I though they had put height barriers up since they stopped Motorhome parking in there....Manorbier can be nice just outside Tenby,go past the car park and there is a large lay by overlooking the beach....Dave


----------



## Kaytutt (Feb 5, 2013)

Thanks both  

Dave, we were at South beach car park on Sunday, 4 or 5 MHs were in the car park ( no barrier). We were at Manorbier Saturday, stayed on a small site around 10 mins walk from the beach and yes it's a lovely spot although just the one pub in the village


----------



## ttcharlie (Nov 29, 2011)

Kaytutt said:


> Thanks both
> 
> Dave, we were at South beach car park on Sunday, 4 or 5 MHs were in the car park ( no barrier). We were at Manorbier Saturday, stayed on a small site around 10 mins walk from the beach and yes it's a lovely spot although just the one pub in the village


Totally off topic but I lived for 5 years in manorbier before moving to freshwater east as a child. It's only 20 odd years after leaving that I realise how lucky I was...

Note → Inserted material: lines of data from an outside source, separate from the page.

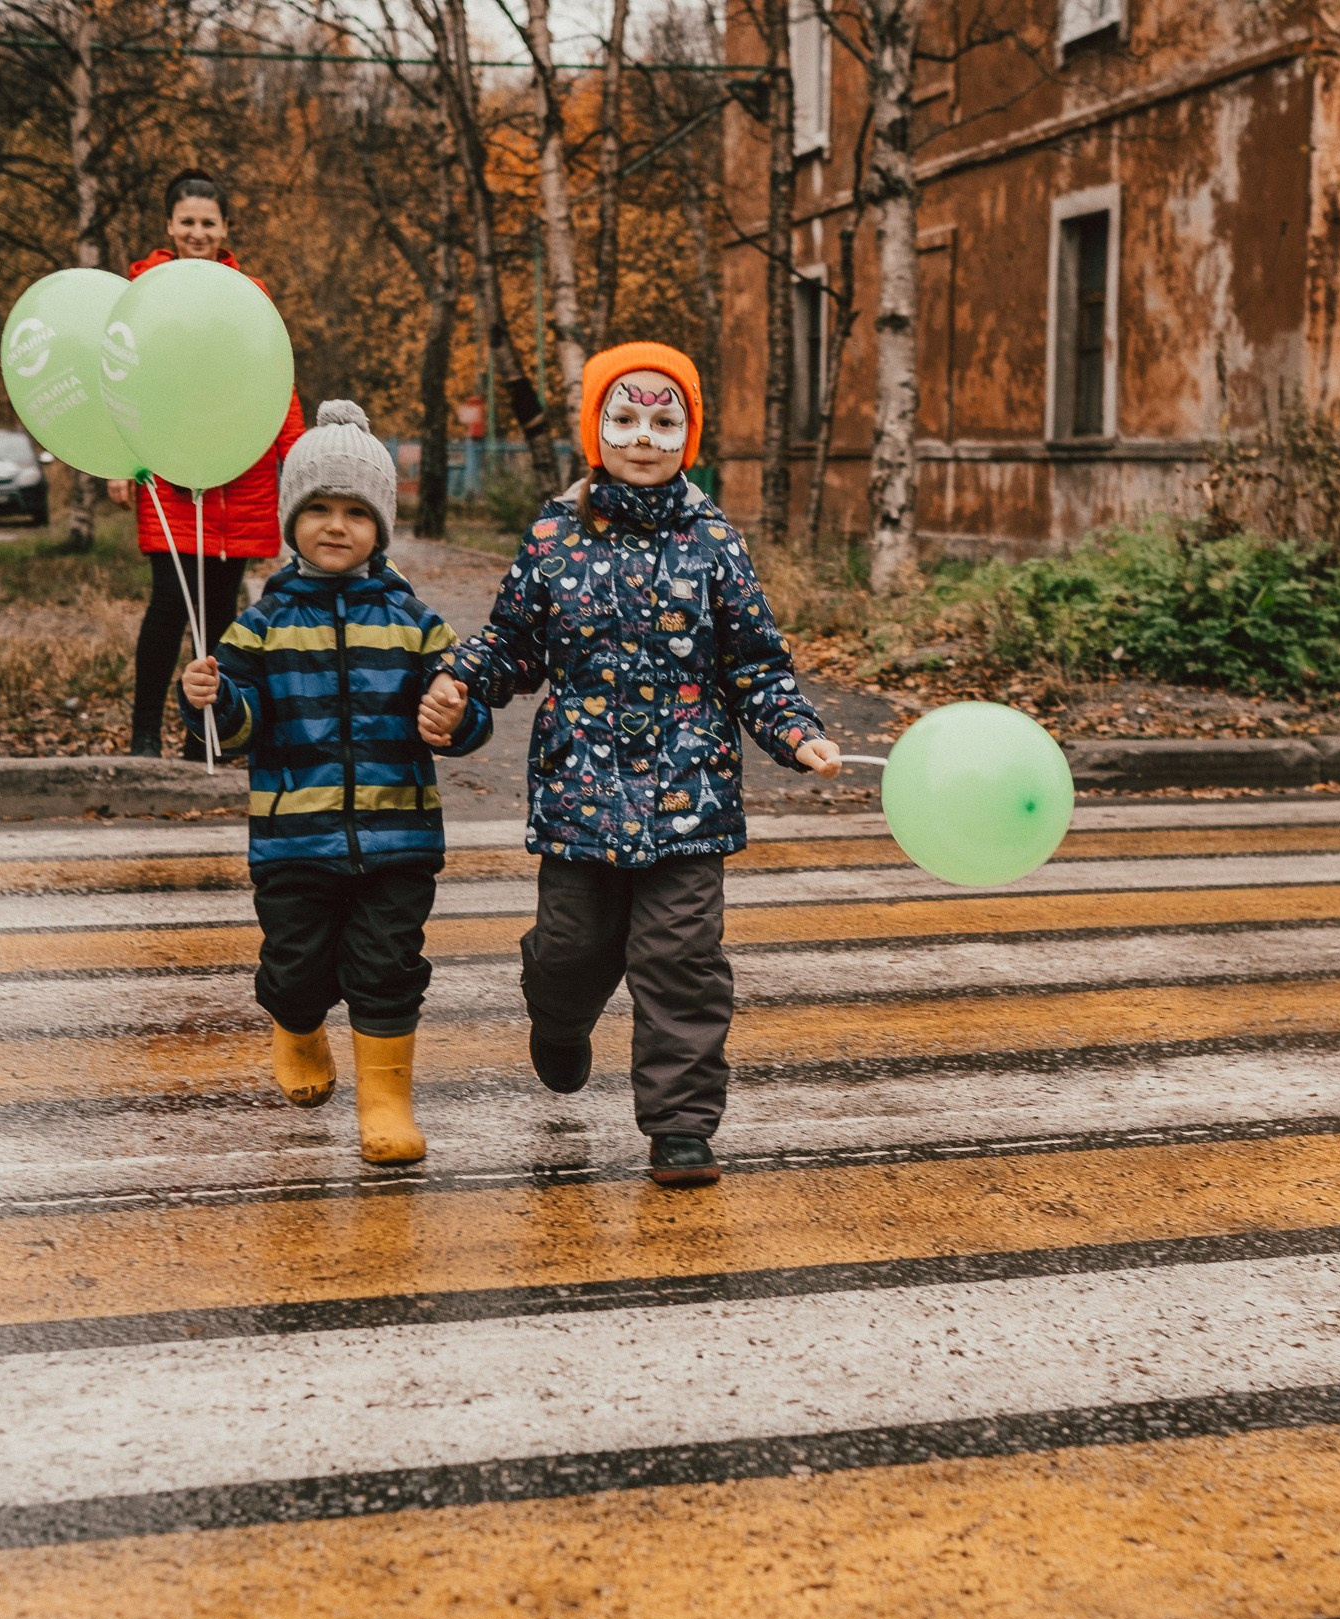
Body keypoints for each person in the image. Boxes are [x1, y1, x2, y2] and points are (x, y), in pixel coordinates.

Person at [419, 343, 843, 1187]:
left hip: (691, 798)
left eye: (663, 420)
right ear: (595, 429)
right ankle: (560, 1020)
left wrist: (795, 730)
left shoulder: (715, 540)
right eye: (624, 418)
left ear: (687, 434)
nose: (643, 437)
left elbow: (755, 662)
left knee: (680, 958)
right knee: (573, 950)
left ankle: (680, 1126)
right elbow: (513, 642)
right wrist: (462, 682)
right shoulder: (554, 534)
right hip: (581, 792)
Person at [181, 402, 493, 1165]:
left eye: (355, 511)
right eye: (316, 507)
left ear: (380, 526)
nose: (334, 525)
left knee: (389, 968)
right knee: (296, 969)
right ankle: (295, 1024)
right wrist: (212, 700)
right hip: (294, 840)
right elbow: (234, 730)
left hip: (399, 838)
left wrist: (454, 714)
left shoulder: (416, 621)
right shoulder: (259, 626)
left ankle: (386, 1103)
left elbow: (464, 709)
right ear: (290, 519)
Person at [114, 169, 303, 759]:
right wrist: (120, 463)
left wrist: (298, 462)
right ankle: (145, 736)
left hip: (240, 481)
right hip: (169, 478)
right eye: (188, 222)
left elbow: (276, 380)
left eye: (209, 223)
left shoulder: (250, 294)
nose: (199, 232)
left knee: (222, 620)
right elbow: (118, 381)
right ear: (170, 226)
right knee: (169, 606)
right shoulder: (141, 291)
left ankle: (209, 738)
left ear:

The pub is called the castle, the pirates tavern ( great name for a pub) got knocked down a few years ago.


----------



## Mrplodd (Mar 4, 2008)

And exactly how is anyone going to prove you were sleeping in your MH?? (beware of CCTV though, but of course most of them are on "tour" so the viewpoint changes every minute or so)

"Yes my vehicle was parked overnight but I was elsewhere, I do not have to prove to you were I was, you have to prove that I (or someone else) was sleeping in the vehicle as thats what is prohibited. What PROOF, that would be acceptable to a court of law, do you have that anyone was sleeping inside?? All of the blinds were drawn so no-one could see into the vehicle"


----------



## max123 (May 9, 2005)

It was the Pirates Lantern.
Steve


----------



## pippin (Nov 15, 2007)

What about the 

"If the van is a rocking, don't come a knocking!"

Might be all the proof they need!


----------



## Kaytutt (Feb 5, 2013)

I'll give it a try once our solar panel is installed and will feedback, no feedback on any van rocking though!


----------



## steco1958 (Mar 5, 2009)

pippin said:


> What about the
> 
> "If the van is a rocking, don't come a knocking!"
> 
> Might be all the proof they need!


If the vans rockin, you aint sleepin


----------



## ttcharlie (Nov 29, 2011)

max123 said:


> It was the Pirates Lantern.
> Steve


Yep, you are right.

I remember they used to sponsor the kids football team I played for.

11 kids in the back of a converted Mk1 transit going all over Pembrokeshire, sitting on some wooden benches.

Seat belts, what were seat belts!!


----------